● Source passage
Designers have a deeper appreciation of the beauty of objects compared with most people, but they also tend to live minimally. That got us wondering: When designers do cave in to their basest impulses and start hoarding, what do they collect, and why?
So we reached out to more than a dozen of our friends in the design community. To say we weren’t prepared for the responses we got is an understatement. Designers collect lots of things, and many of their collections are far weirder than you would ever possibly expect. (Ahem, the cofounder of a designer sex toy company who collects three-headed parakeets). Here’s what the designers we asked collect, and why.
I’m a collector of Stig Lindberg ceramics. My first piece was from the Reptile vase collection and a gift from my husband, Mike. Over the past 15 years, I have collected pieces from a range of series–Pungo, Domino, Fajance, and more. When I look at the pieces, I see rational beauty. I love his work so much that my husband agreed to naming our Welsh Terrier Stig!
I collect coffeemakers. I have an espresso machine, a Chemex pot, a syphon pot, two Mokapots (small and large), and a French press. My interest has mainly been around the different methods of coffee extraction and how each method can provide a different taste or experience, even though they all really just do the same thing, mixing coffee and water. I also tend to use them for different occasions. My family is Cuban and has traditionally used the Mokapots for making coffee. I typically use those or the espresso machine when they are over. For other larger groups, I tend to use the French press, as it’s fast and can brew a large amount at once. My personal favorite is my Chemex pot as it has the right balance of time and difficulty to brew, consistency, and overall taste and mouth feel.
I collect all types of maps, but I have a particular love for retired USGS quadrangles with fascinating line patterns or comical place names. Usually I get them for free when libraries purge their collections. If I see a place I have a connection to I will take it, but mostly I take ones that grab me visually.

● Listed entries
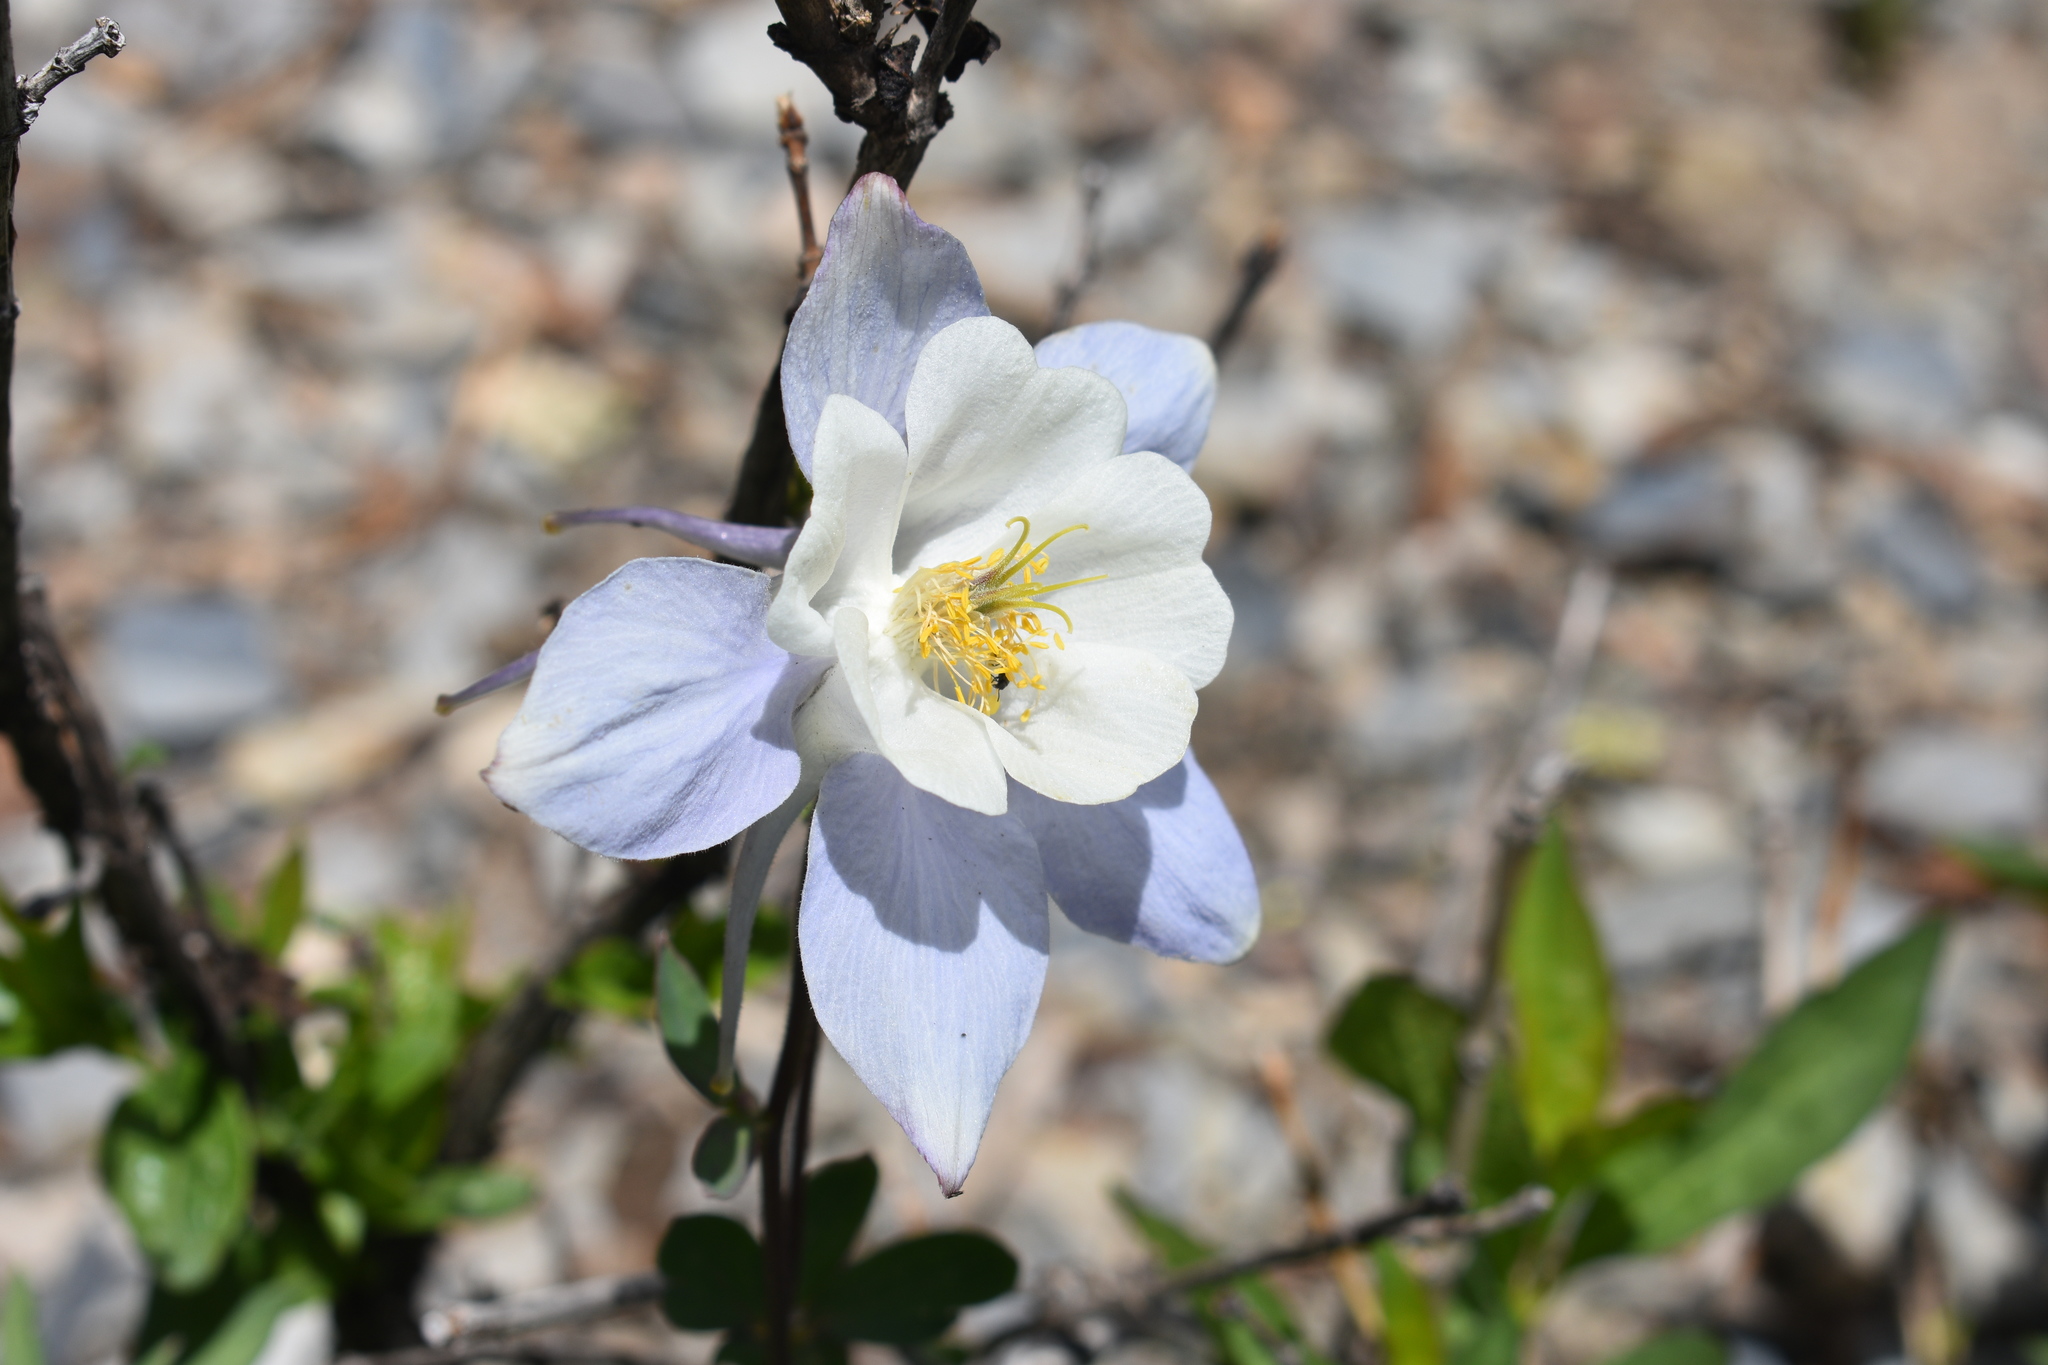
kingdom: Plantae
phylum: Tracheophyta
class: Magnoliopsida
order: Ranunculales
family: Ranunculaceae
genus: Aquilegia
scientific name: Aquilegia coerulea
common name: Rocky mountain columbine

...

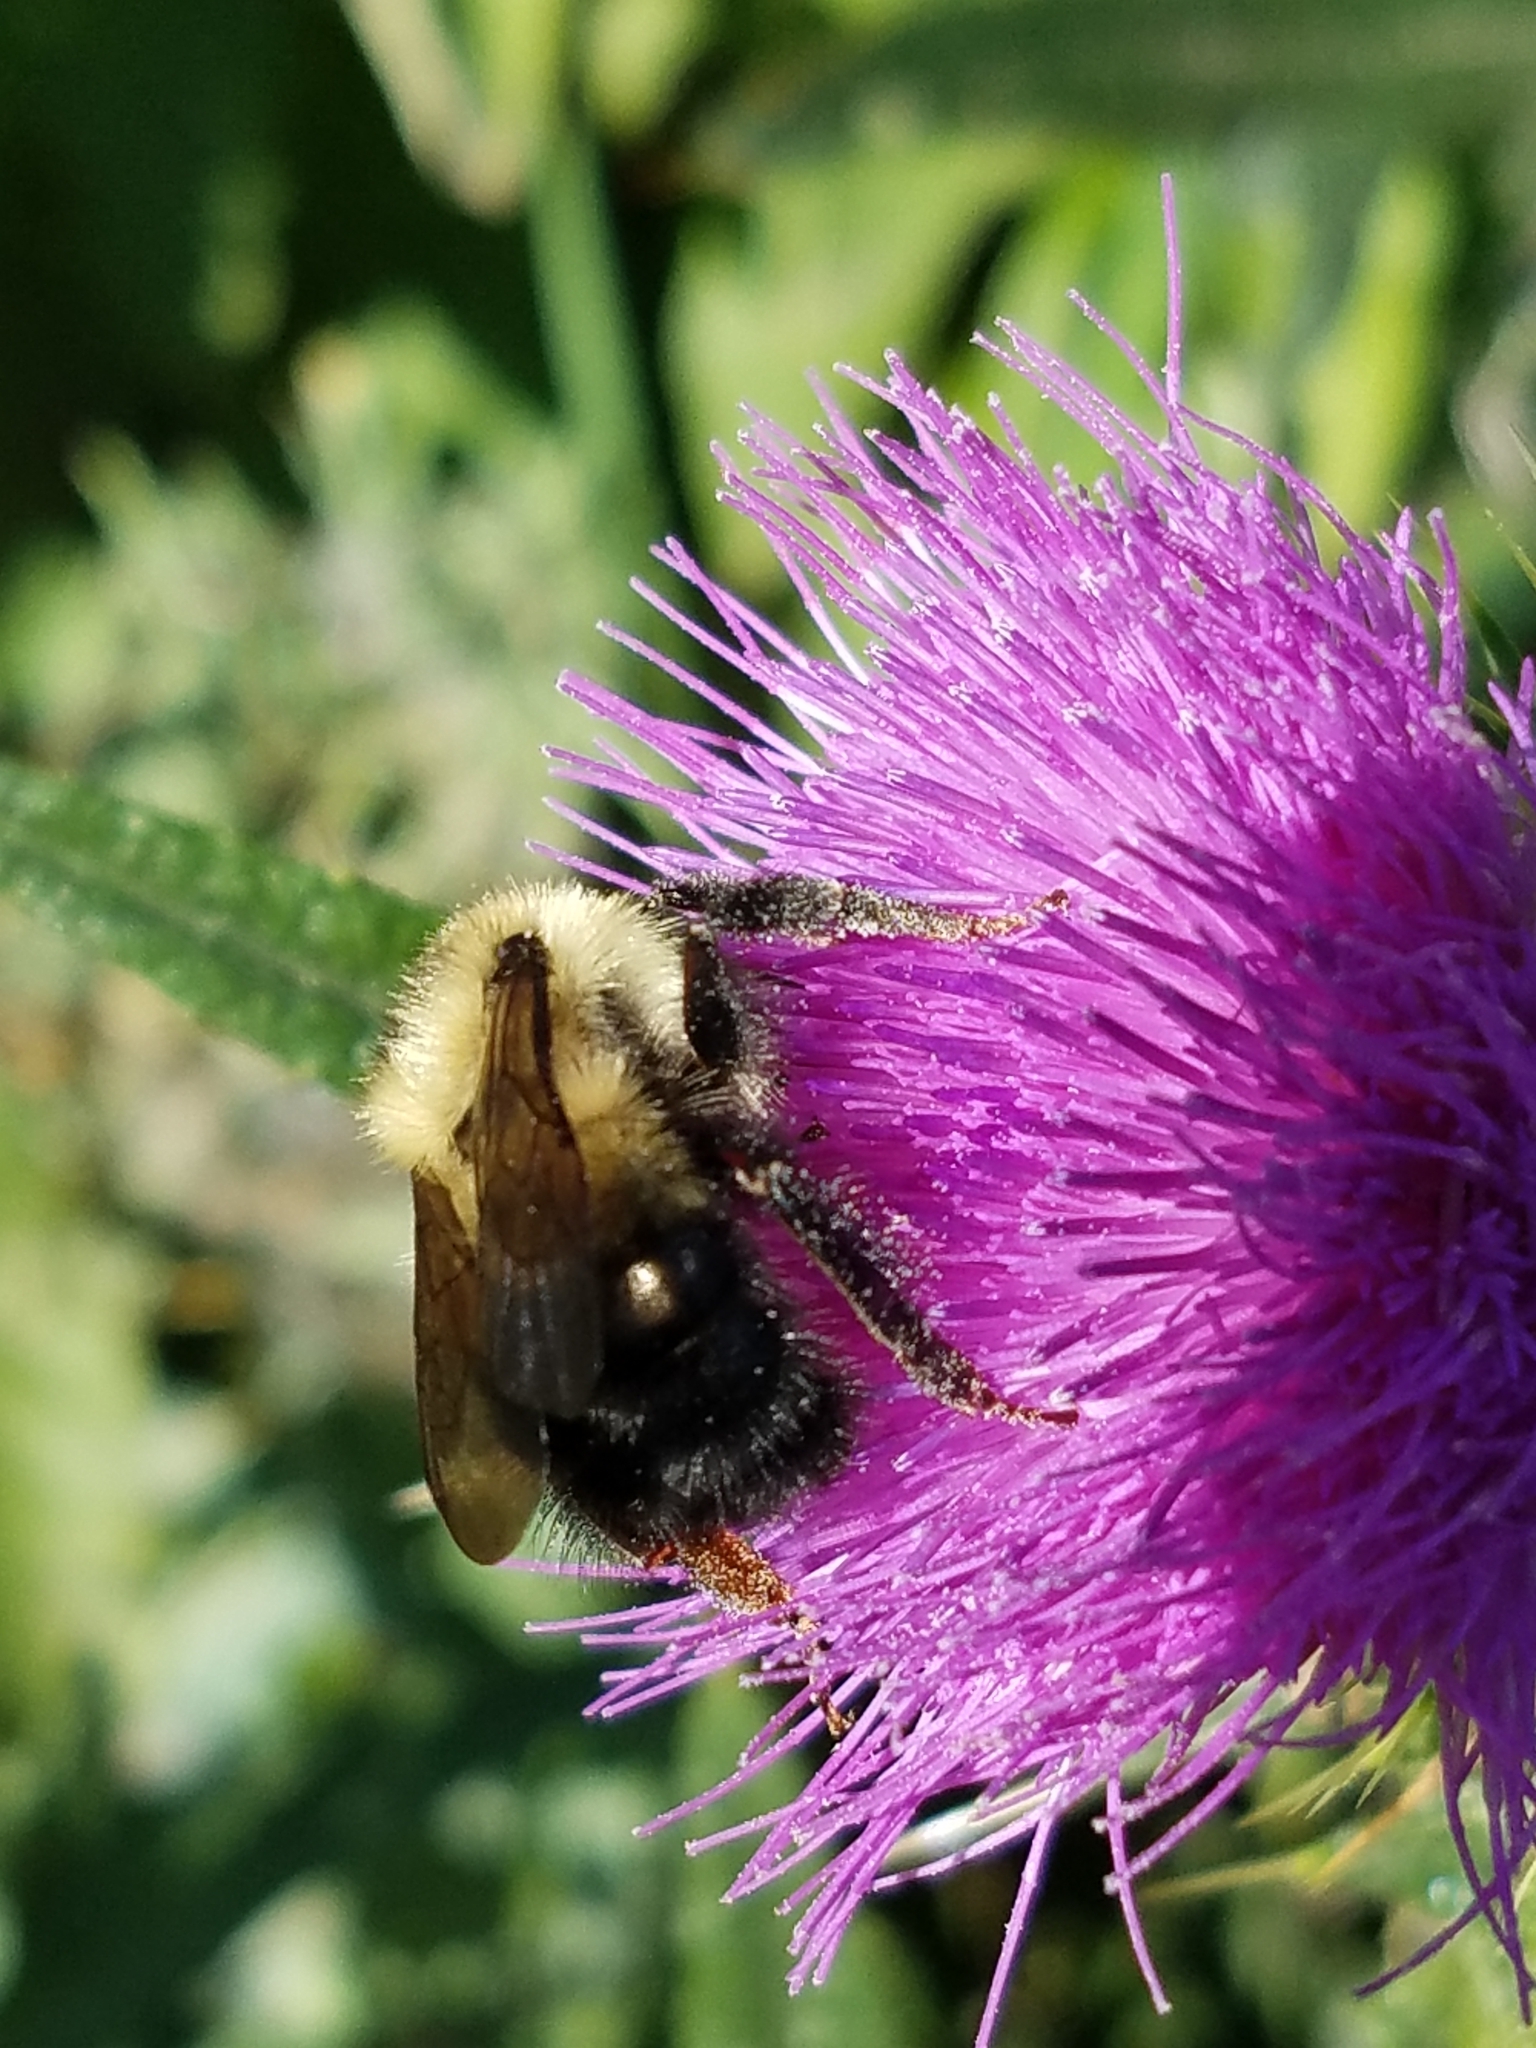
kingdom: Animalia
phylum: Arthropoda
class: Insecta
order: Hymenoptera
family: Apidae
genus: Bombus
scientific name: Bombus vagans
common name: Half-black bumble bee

==

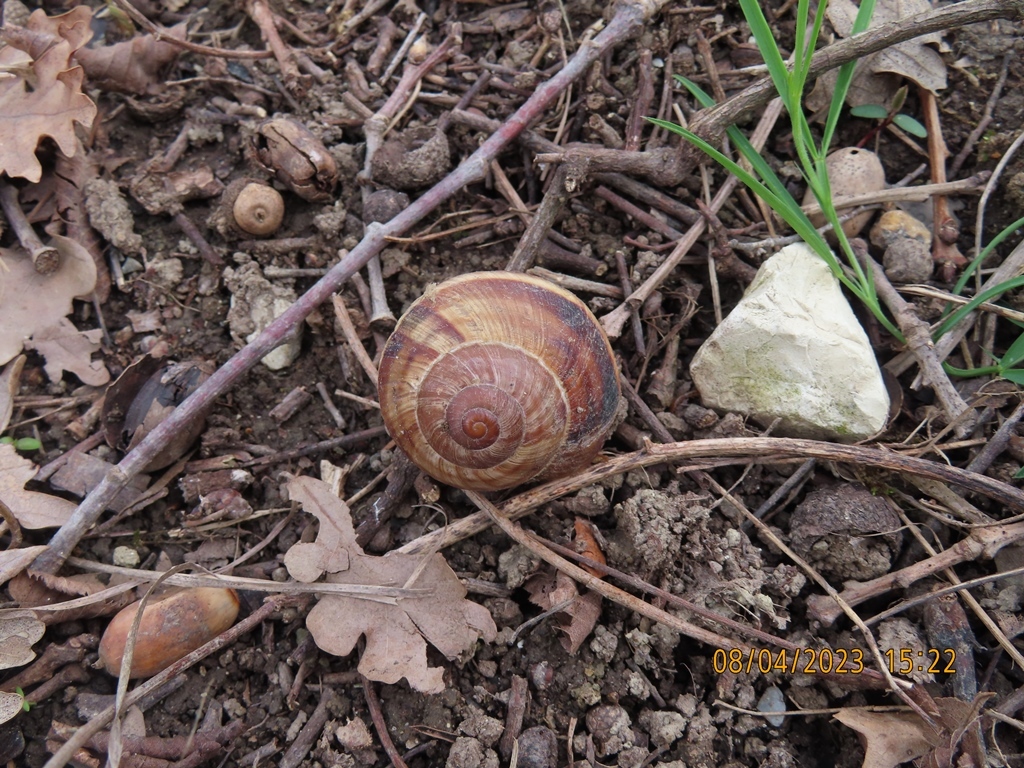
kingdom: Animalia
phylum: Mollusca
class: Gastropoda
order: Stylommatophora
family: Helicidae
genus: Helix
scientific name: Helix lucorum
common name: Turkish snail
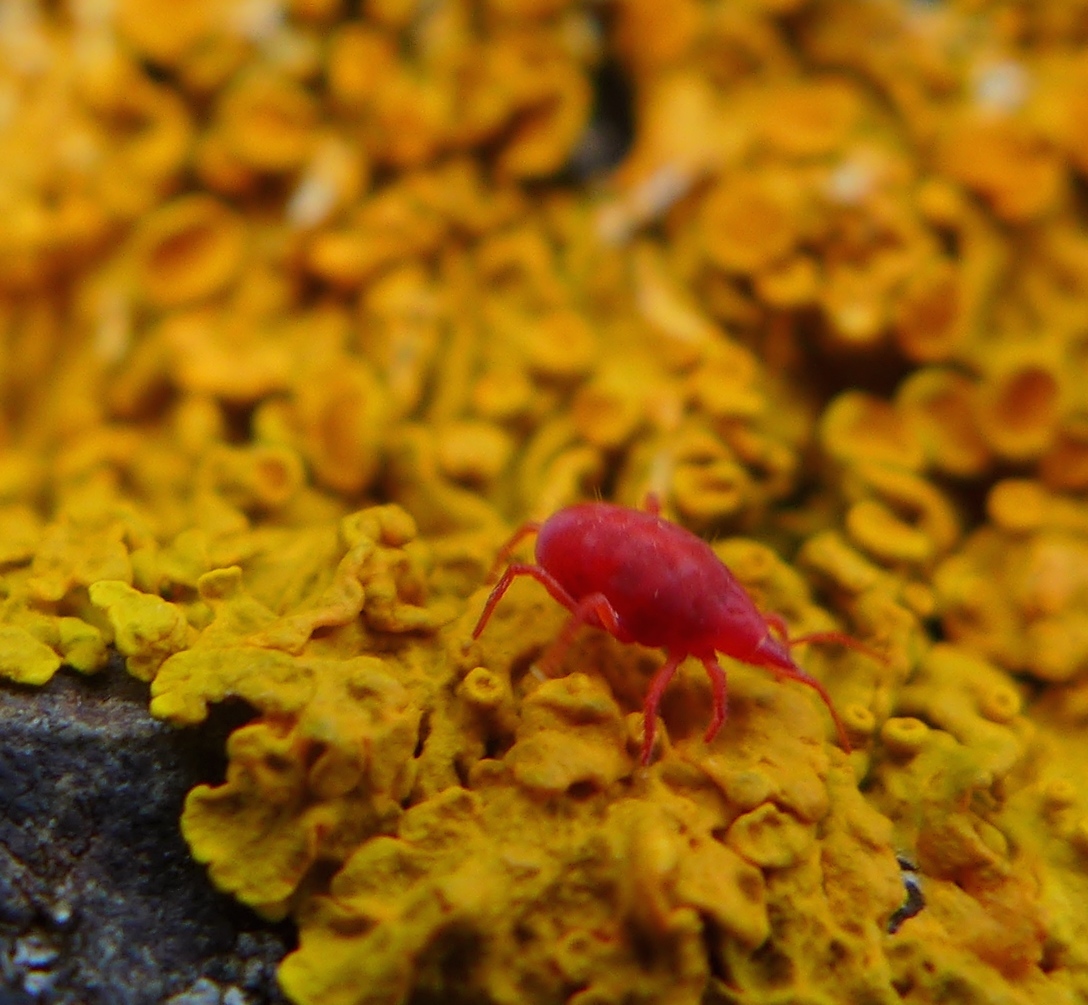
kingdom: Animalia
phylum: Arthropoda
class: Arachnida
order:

● Exercise directions
Reproduce word for word the stretch from "Designers have a" through "collect, and why." in the article on what designers collect.

● The reply
Designers have a deeper appreciation of the beauty of objects compared with most people, but they also tend to live minimally. That got us wondering: When designers do cave in to their basest impulses and start hoarding, what do they collect, and why?
So we reached out to more than a dozen of our friends in the design community. To say we weren’t prepared for the responses we got is an understatement. Designers collect lots of things, and many of their collections are far weirder than you would ever possibly expect. (Ahem, the cofounder of a designer sex toy company who collects three-headed parakeets). Here’s what the designers we asked collect, and why.